How Stock Taxes Affect What You Owe IRS

How Stock Taxes Affect What You Owe IRS

Buying stocks can be a good path toward financial stability and additional income, but it’s important to understand how stock taxes affect what you owe the IRS. Any income you make when you sell stocks is taxable. Dividends from stocks are also taxable income.

Here’s what you need to know about taxes on stocks and some tips for how to reduce stock taxes.

What Are Capital Gains Taxes?

A capital gain is your profit from the sale of stocks you own, and this income is subject to capital gains taxes.
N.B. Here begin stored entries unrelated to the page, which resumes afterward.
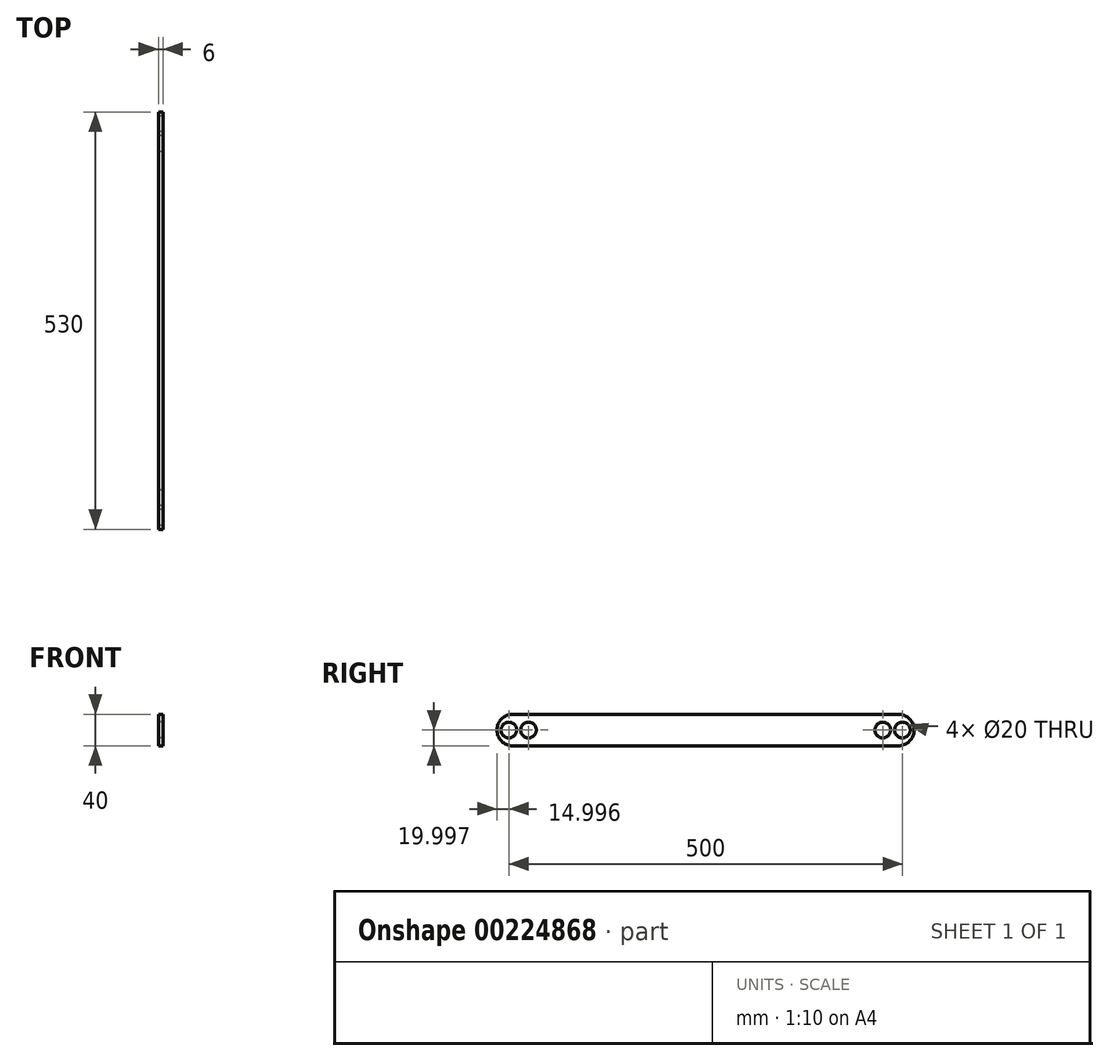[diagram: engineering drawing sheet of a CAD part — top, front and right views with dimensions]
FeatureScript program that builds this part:
annotation { "Feature Type Name" : "Feature", "Feature Type Description" : "" }
export const myFeature = defineFeature(function(context is Context, id is Id, definition is map)
    precondition{}
    {
        {
            var Q0;
            Q0=qCreatedBy(makeId("Right.planeOp"),FACE);
            var sketch = newSketch(context, id + "F0", { "sketchPlane" : qUnion([Q0])});
            skLineSegment(sketch, "E0", {"start": v(-152.66, -1.05) * mm, "end": v(337.34, -1.05) * mm});
            skLineSegment(sketch, "E1", {"start": v(357.34, -21.05) * mm, "end": v(357.34, -21.05) * mm});
            skLineSegment(sketch, "E2", {"start": v(337.34, -41.05) * mm, "end": v(-152.66, -41.05) * mm});
            skLineSegment(sketch, "E3", {"start": v(-172.66, -21.05) * mm, "end": v(-172.66, -21.05) * mm});
            skLineSegment(sketch, "E4", {"start": v(-172.66, -21.05) * mm, "end": v(357.34, -21.05) * mm, "construction": true});
            skCircle(sketch, "E5", {"center": v(-157.66, -21.05) * mm, "radius": 10 * mm});
            skCircle(sketch, "E6", {"center": v(-132.66, -21.05) * mm, "radius": 10 * mm});
            skPoint(sketch, "E7.visualSharp", {"position": v(-172.66, -1.05) * mm});
            skArc(sketch, "E7.filletArc", {"start": v(-152.66, -1.05) * mm, "mid": v(-166.8, -6.91) * mm, "end": v(-172.66, -21.05) * mm});
            skPoint(sketch, "E8.visualSharp", {"position": v(-172.66, -41.05) * mm});
            skArc(sketch, "E8.filletArc", {"start": v(-172.66, -21.05) * mm, "mid": v(-166.8, -35.2) * mm, "end": v(-152.66, -41.05) * mm});
            skPoint(sketch, "E9.visualSharp", {"position": v(357.34, -1.05) * mm});
            skArc(sketch, "E9.filletArc", {"start": v(357.34, -21.05) * mm, "mid": v(351.48, -6.91) * mm, "end": v(337.34, -1.05) * mm});
            skPoint(sketch, "E10.visualSharp", {"position": v(357.34, -41.05) * mm});
            skArc(sketch, "E10.filletArc", {"start": v(337.34, -41.05) * mm, "mid": v(351.48, -35.2) * mm, "end": v(357.34, -21.05) * mm});
            skLineSegment(sketch, "E11", {"start": v(92.34, -1.05) * mm, "end": v(92.34, -52.27) * mm, "construction": true});
            skPoint(sketch, "E11.endSnap0", {"position": v(92.34, -41.05) * mm});
            skCircle(sketch, "E12.MirrorC", {"center": v(317.34, -21.05) * mm, "radius": 10 * mm});
            skCircle(sketch, "E13.MirrorC", {"center": v(342.34, -21.05) * mm, "radius": 10 * mm});
            skSolve(sketch);
        }
        {
            var Q0;
            Q0 = qSketchRegion(id + "F0", true);
            extrude(context, id + "F1", {"entities" : qUnion([Q0]), "depth" : 6 * mm});
        }
    });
If you have stocks in a brokerage account, you will pay capital gains taxes after selling your stocks at a higher price than you bought them.

There are two types of capital gains taxes depending on how long you owned stocks before selling them:

  • Long-term Capital Gains Tax is for stocks you owned more than a year. Long-term capital gains tax rates are 0%, 15%, or 20% depending on your income.
  • Short-term Capital Gains Tax is for stocks you owned less than a year. Short-term capital gains tax rates match your ordinary income tax rate.
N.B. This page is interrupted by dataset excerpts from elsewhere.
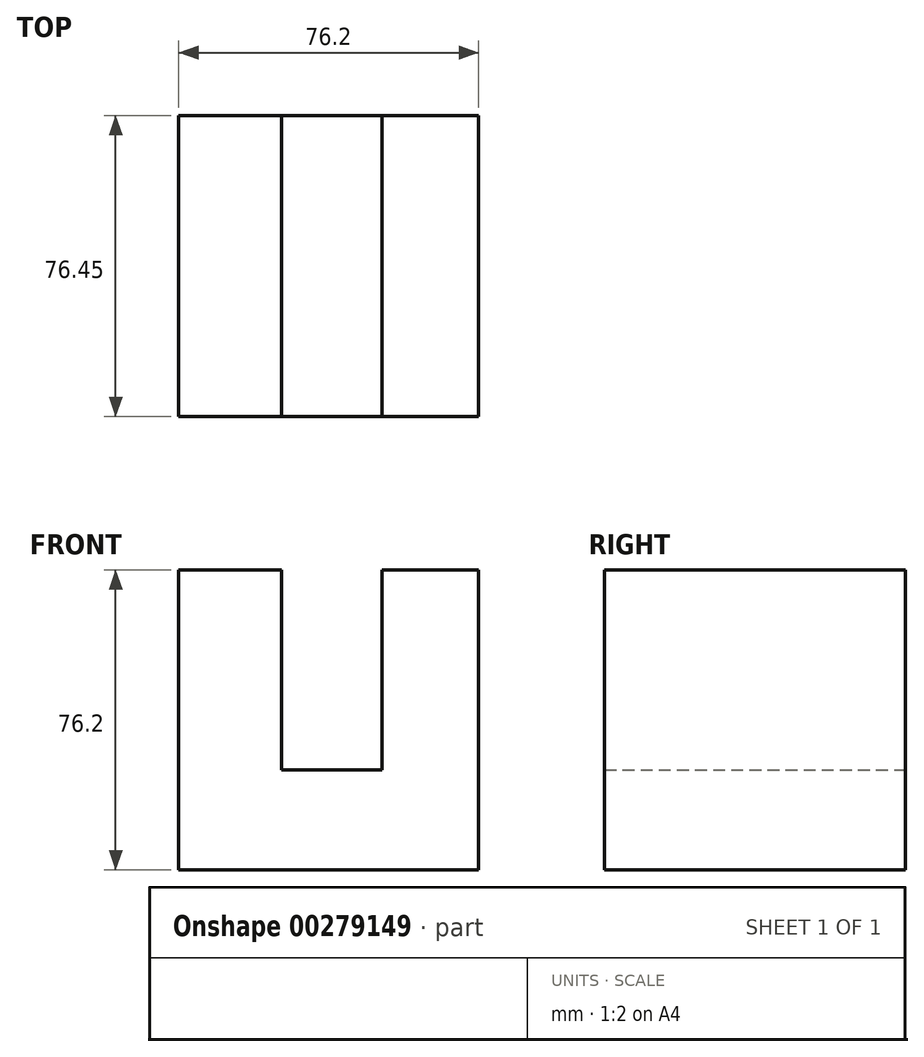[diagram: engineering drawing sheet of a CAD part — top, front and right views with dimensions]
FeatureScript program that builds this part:
annotation { "Feature Type Name" : "Feature", "Feature Type Description" : "" }
export const myFeature = defineFeature(function(context is Context, id is Id, definition is map)
    precondition{}
    {
        {
            var Q0;
            Q0=qCreatedBy(makeId("Front.planeOp"),FACE);
            var sketch = newSketch(context, id + "F0", { "sketchPlane" : qUnion([Q0])});
            skLineSegment(sketch, "E0", {"start": v(-51.6, 73.43) * mm, "end": v(-51.6, -2.77) * mm});
            skLineSegment(sketch, "E1", {"start": v(-51.6, -2.77) * mm, "end": v(24.6, -2.77) * mm});
            skLineSegment(sketch, "E2", {"start": v(24.6, -2.77) * mm, "end": v(24.6, 73.43) * mm});
            skLineSegment(sketch, "E3", {"start": v(24.6, 73.43) * mm, "end": v(0, 73.43) * mm});
            skLineSegment(sketch, "E4", {"start": v(-51.6, 73.43) * mm, "end": v(-25.4, 73.43) * mm});
            skLineSegment(sketch, "E5", {"start": v(-25.4, 73.43) * mm, "end": v(-25.4, 22.63) * mm});
            skLineSegment(sketch, "E6", {"start": v(0, 22.63) * mm, "end": v(-25.4, 22.63) * mm});
            skLineSegment(sketch, "E7", {"start": v(0, 22.63) * mm, "end": v(0, 73.43) * mm});
            skSolve(sketch);
        }
        {
            var Q0;
            Q0 = qSketchRegion(id + "F0", true);
            extrude(context, id + "F1", {"entities" : qUnion([Q0]), "depth" : 76.45 * mm});
        }
    });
If you sell stocks for less than what you paid to buy stocks, you can report a capital loss on your tax return to reduce your tax liability.
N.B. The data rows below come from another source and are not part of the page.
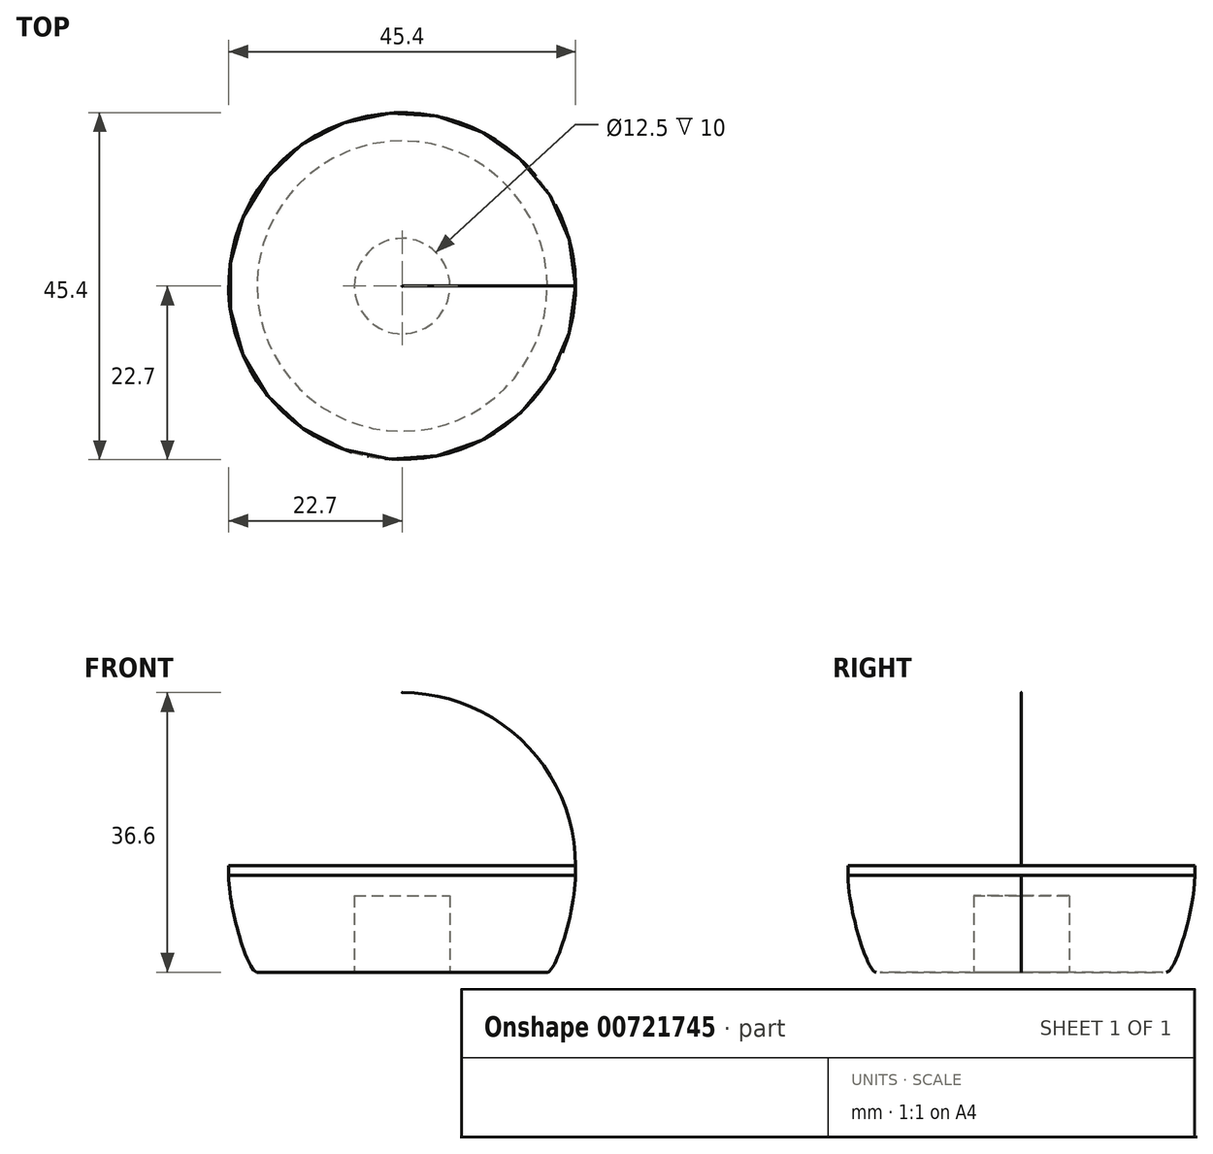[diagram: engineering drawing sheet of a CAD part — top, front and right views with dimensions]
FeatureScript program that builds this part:
annotation { "Feature Type Name" : "Feature", "Feature Type Description" : "" }
export const myFeature = defineFeature(function(context is Context, id is Id, definition is map)
    precondition{}
    {
        {
            var Q0;
            Q0=qCreatedBy(makeId("Top.planeOp"),FACE);
            var sketch = newSketch(context, id + "F0", { "sketchPlane" : qUnion([Q0])});
            skCircle(sketch, "E0", {"center": v(0, 0) * mm, "radius": 19 * mm});
            skSolve(sketch);
        }
        {
            var Q0;
            Q0=qCreatedBy(makeId("Top.planeOp"),FACE);
            cPlane(context, id + "F1", {"entities" : qUnion([Q0]), "cplaneType" : CPlaneType.OFFSET, "offset" : 12.7 * mm, "width" : 150 * mm, "height" : 150 * mm});
        }
        {
            var Q0;
            Q0=qCreatedBy(id+"F1.planeOp",FACE);
            var sketch = newSketch(context, id + "F2", { "sketchPlane" : qUnion([Q0])});
            skCircle(sketch, "E1", {"center": v(0, 0) * mm, "radius": 22.7 * mm});
            skSolve(sketch);
        }
        {
            var Q0;
            Q0=makeQuery(id+"F0.imprint","IMPRINT",FACE,{"disambiguationData":[TD([[makeQuery(id+"F0.imprint","IMPRINT",EDGE,{"derivedFrom":sQuery(id+"F0.wireOp",EDGE,"E0")}),1.0]])]});
            var Q1;
            Q1=makeQuery(id+"F2.imprint","IMPRINT",FACE,{"disambiguationData":[TD([[makeQuery(id+"F2.imprint","IMPRINT",EDGE,{"derivedFrom":sQuery(id+"F2.wireOp",EDGE,"E1")}),1.0]])]});
            loft(context, id + "F3", {"startCondition" : LoftEndDerivativeType.TANGENT_TO_PROFILE, "startMagnitude" : 1, "endCondition" : LoftEndDerivativeType.NORMAL_TO_PROFILE, "endMagnitude" : 1, "sheetProfilesArray" : [{ "sheetProfileEntities" : qUnion([Q0]) }, { "sheetProfileEntities" : qUnion([Q1]) }]});
        }
        {
            var Q0;
            Q0=qCreatedBy(id+"F1.planeOp",FACE);
            cPlane(context, id + "F4", {"entities" : qUnion([Q0]), "cplaneType" : CPlaneType.OFFSET, "offset" : 23.9 * mm, "width" : 150 * mm, "height" : 150 * mm});
        }
        {
            var Q0;
            Q0=makeQuery(id+"F3.opLoft","CAP_FACE",FACE,{"disambiguationData":[OSD([makeQuery(id+"F2.imprint","IMPRINT",FACE,{"disambiguationData":[TD([[makeQuery(id+"F2.imprint","IMPRINT",EDGE,{"derivedFrom":sQuery(id+"F2.wireOp",EDGE,"E1")}),1.0]])]})])],"isStart":true});
            var Q1;
            Q1=qCreatedBy(id+"F4.planeOp",FACE);
            extrude(context, id + "F5", {"entities" : qUnion([Q0]), "operationType" : NewBodyOperationType.ADD, "endBound" : BoundingType.UP_TO_SURFACE, "depth" : 14.7 * mm, "endBoundEntityFace" : qUnion([Q1]), "offsetDistance" : 25 * mm});
        }
        {
            var Q0;
            Q0=makeQuery(id+"F5.opExtrude","CAP_FACE",FACE,{"disambiguationData":[OSD([makeQuery(id+"F2.imprint","IMPRINT",FACE,{"disambiguationData":[TD([[makeQuery(id+"F2.imprint","IMPRINT",EDGE,{"derivedFrom":sQuery(id+"F2.wireOp",EDGE,"E1")}),1.0]])]})])],"isStart":false});
            fillet(context, id + "F6", {"entities" : qUnion([Q0]), "radius" : 22.67 * mm, "tangentPropagation" : true, "allowEdgeOverflow" : false});
        }
        {
            var Q0;
            Q0=makeQuery(id+"F3.opLoft","CAP_FACE",FACE,{"disambiguationData":[OSD([makeQuery(id+"F0.imprint","IMPRINT",FACE,{"disambiguationData":[TD([[makeQuery(id+"F0.imprint","IMPRINT",EDGE,{"derivedFrom":sQuery(id+"F0.wireOp",EDGE,"E0")}),1.0]])]})])],"isStart":true});
            var sketch = newSketch(context, id + "F7", { "sketchPlane" : qUnion([Q0])});
            skCircle(sketch, "E2", {"center": v(0, 0) * mm, "radius": 6.25 * mm});
            skSolve(sketch);
        }
        {
            var Q0;
            Q0=makeQuery(id+"F7.imprint","IMPRINT",FACE,{"disambiguationData":[TD([[makeQuery(id+"F7.imprint","IMPRINT",EDGE,{"derivedFrom":sQuery(id+"F7.wireOp",EDGE,"E2")}),1.0]])]});
            extrude(context, id + "F8", {"entities" : qUnion([Q0]), "operationType" : NewBodyOperationType.REMOVE, "oppositeDirection" : true, "depth" : 10 * mm, "offsetDistance" : 25 * mm});
        }
    });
Are Dividends Taxable Income?

Dividends are considered taxable income by the IRS and can be taxed as either long-term capital gains or short-term capital gains.

There are two types of dividends:

  • Qualified dividends are from investments in the US or qualifying international companies whose stocks you have had for 61 days or more of a 121-day holding period. Qualified dividends tax rates are similar to long-term capital gains tax rates.
  • Non-qualified dividends are taxed at short-term capital gains tax rates. They’re often called ordinary dividends.

How Do I Reduce Stock Taxes?

Consider Long-Term Investments

If you wait more than a year after you buy stocks to sell them, you’ll benefit from lower long-term capital gains tax rates since the long-term rate is less than the short-term rate for most stocks.

Offset Capital Gains with Losses

When the amount of your losses is more than your gains, this is known as a net capital loss. A maximum net capital loss of $3,000 can be subtracted from your income each year. If your capital loss exceeds $3,000, you can carryover the remaining loss to the next tax year to offset new capital gains.

Invest in IRA, 401(k), or Other Tax-Advantaged Accounts

Once funds are in a 401(k), and they remain there, you don’t pay any taxes on interest, dividends, investment growth, or investment profits until you withdraw.

You won’t pay capitals gains taxes for Roth IRA’s since you’re investing after-tax money. Note that if you withdraw early from your Roth IRA, you’ll pay income taxes but not capital gains taxes. You also don’t pay capital gains taxes for traditional IRA’s, but when you withdraw you’ll pay income taxes. Remember capital gains and dividends in a brokerage account are not tax-free.

Donate Stock to charity

Donating stocks that you’ve had for over a year to a qualified charitable organization can be a tax deduction for the full amount of the shares. Plus, you avoid capital gains taxes in this scenario.

Sell Stocks When Your Income is Lower

Selling stocks when your income is lower can minimize your short-term capital gains tax rate when you’ve had the stocks less than a year. Also, the long-term capital gains tax rate is zero if your income is less than $41,675 (single or married filing separately) or $83,350 (married filing jointly).

What Do I Do If I Can’t Afford to Pay Tax Debt From Stock Taxes?

Finally, if you can’t afford to pay tax debt from stock taxes, the IRS offers multiple tax debt relief programs. You may even qualify to settle your tax debt from stocks for less than what you owe with an Offer in Compromise (OIC).